Em 2026, organizações na Colômbia enfrentam uma média de 2.803 ataques cibernéticos semanais, com perdas potenciais de até US$ 6,3 milhões por incidente. Vazamentos de dados recentes por meio de provedores terceirizados expuseram informações confidenciais de clientes do BBVA e do Nubank, bem como de entidades como a Supersalud e a Dian. Especialistas alertam sobre a vulnerabilidade desses elos fracos na cadeia de segurança.
As organizações colombianas relatam uma média de 2.803 ataques cibernéticos por semana em 2026, de acordo com dados da ERC Colombia. No primeiro semestre de 2025, foram registradas mais de 7,1 bilhões de tentativas de ataques cibernéticos. Um relatório da Superintendencia de Industria y Comercio revela que 60% das organizações não possuem medidas de proteção de dados suficientes, apesar da Ley 1581 de 2012.
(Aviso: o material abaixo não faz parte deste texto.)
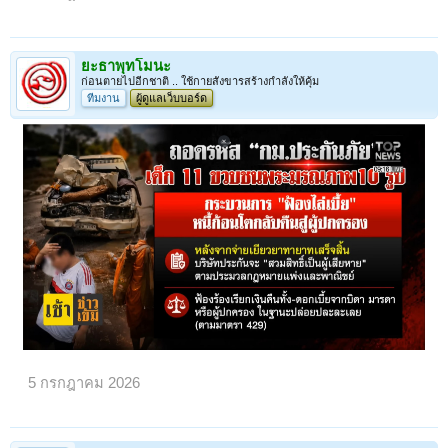
ยะธาพุทโมนะ
ก่อนตายไปอีกชาติ .. ใช้กายสังขารสร้างกำลังให้คุ้ม
ทีมงาน
ผู้ดูแลเว็บบอร์ด
5 กรกฎาคม 2026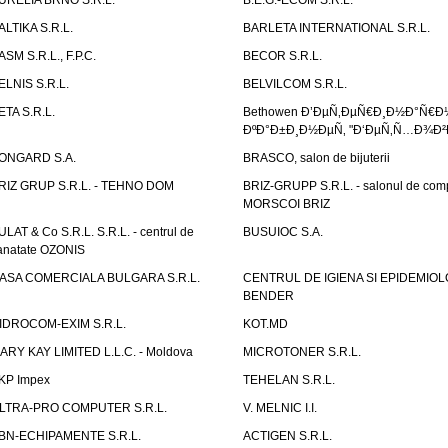
URELIA BRNO S.R.L.
B.E.G.-ECOM S.R.L.
ALTIKA S.R.L.
BARLETA INTERNATIONAL S.R.L.
ASM S.R.L., F.P.C.
BECOR S.R.L.
ELNIS S.R.L.
BELVILCOM S.R.L.
ETA S.R.L.
Bethowen Ð’ÐµÑ‚ÐµÑ€Ð¸Ð½Ð°Ñ€Ð
ÐºÐ°Ð±Ð¸Ð½ÐµÑ‚ "Ð‘ÐµÑ‚Ñ…Ð¾Ð²
ONGARD S.A.
BRASCO, salon de bijuterii
RIZ GRUP S.R.L. - TEHNO DOM
BRIZ-GRUPP S.R.L. - salonul de com
MORSCOI BRIZ
ULAT & Co S.R.L. S.R.L. - centrul de
BUSUIOC S.A.
anatate OZONIS
ASA COMERCIALA BULGARA S.R.L.
CENTRUL DE IGIENA SI EPIDEMIOL
BENDER
IDROCOM-EXIM S.R.L.
KOT.MD
ARY KAY LIMITED L.L.C. - Moldova
MICROTONER S.R.L.
KP Impex
TEHELAN S.R.L.
LTRA-PRO COMPUTER S.R.L.
V. MELNIC I.I.
BN-ECHIPAMENTE S.R.L.
ACTIGEN S.R.L.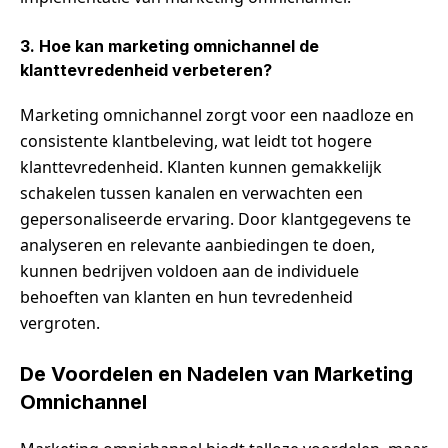
3. Hoe kan marketing omnichannel de
klanttevredenheid verbeteren?
Marketing omnichannel zorgt voor een naadloze en
consistente klantbeleving, wat leidt tot hogere
klanttevredenheid. Klanten kunnen gemakkelijk
schakelen tussen kanalen en verwachten een
gepersonaliseerde ervaring. Door klantgegevens te
analyseren en relevante aanbiedingen te doen,
kunnen bedrijven voldoen aan de individuele
behoeften van klanten en hun tevredenheid
vergroten.
De Voordelen en Nadelen van Marketing
Omnichannel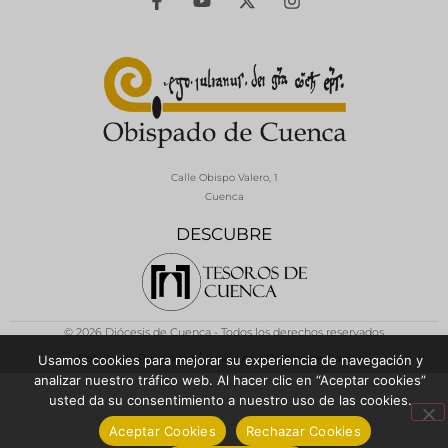
Calle Obispo Valero, 1
Cuenca
DESCUBRE
© 2026 Diócesis de Cuenca - Todos los derechos reservados
Política de Privacidad / Aviso Legal
Política de Cookies
Usamos cookies para mejorar su experiencia de navegación y
analizar nuestro tráfico web. Al hacer clic en “Aceptar cookies”
usted da su consentimiento a nuestro uso de las cookies.
Aceptar Cookies
Rechazar Cookies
Em abril, um ataque cibernético a um provedor de cobrança de dívidas vazou dados de clientes do BBVA e do Nubank, incluindo nomes, documentos de identidade, telefones e valores de dívidas, embora não senhas ou produtos financeiros. A Superintendencia Nacional de Salud confirmou acesso não autorizado ao seu sistema Superargo, afetando 1,6% da documentação relacionada a reclamações e pedidos. A Dian sofreu um ataque que comprometeu informações de 18 milhões de pessoas, como números de documentos de identidade e telefones.
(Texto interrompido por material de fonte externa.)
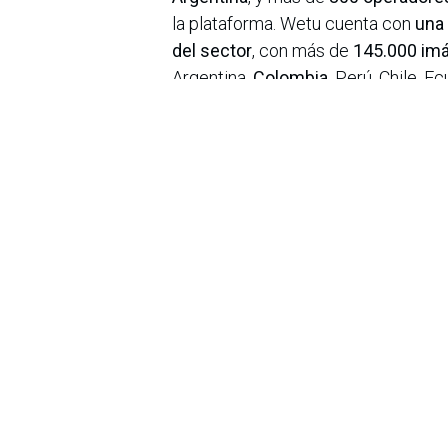
la plataforma. Wetu cuenta con
una 
del sector
, con más de
145.000 im
Argentina,
Colombia,
Perú, Chile, E
perfiles de proveedores latinoame
atracciones, restaurantes y destino
en
Noticias
Sobre nosotros
Bogotá, Enlaces
útiles:
La Asociación Colomb
organización sin ánim
Inicio
de la tecnología. A
Sobre nosotros
número de expertos. 
Productos
profesional de la in
Servicios
experimentado un desa
Legal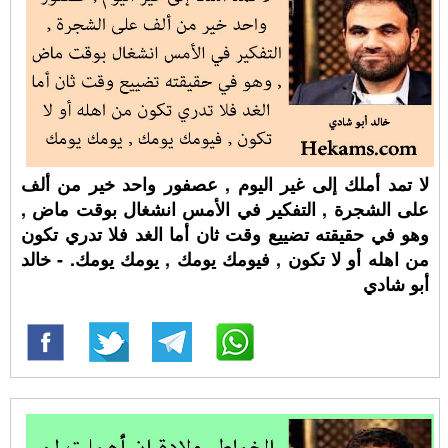
لا تمد أملك إلى غير اليوم , عصفور واحد خير من ألف
على الشجرة , التفكير في الأمس انشغال بوقت ماض ,
وهو في حقيقته تضييع وقت ثان أما الغد فلا تدري تكون
من اهله أو لا تكون , فيومك يومك , يومك يومك. - خالد
أبو شادي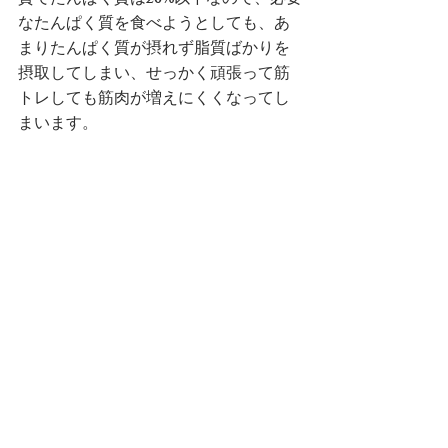
質でたんぱく質は20%以下なので、必要
なたんぱく質を食べようとしても、あ
まりたんぱく質が摂れず脂質ばかりを
摂取してしまい、せっかく頑張って筋
トレしても筋肉が増えにくくなってし
まいます。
"O que estamos vendo é uma evolução em direção a fraudes de alta precisão", disse Óscar Díaz, CCO da ERC Colombia. Oscar Rodríguez, da Veracode, observou: "A Colômbia avançou na digitalização, mas essa fragmentação amplia a superfície de ataque". Os cibercriminosos agora visam terceiros com controles mais fracos.
As consequências incluem perdas de até US$ 6,3 milhões por evento, interrupções superiores a 36 horas e multas de até 2.000 salários mínimos. Na Colômbia, um terço das organizações é afetado por vulnerabilidades de terceiros, que representam até 64% dos incidentes globais.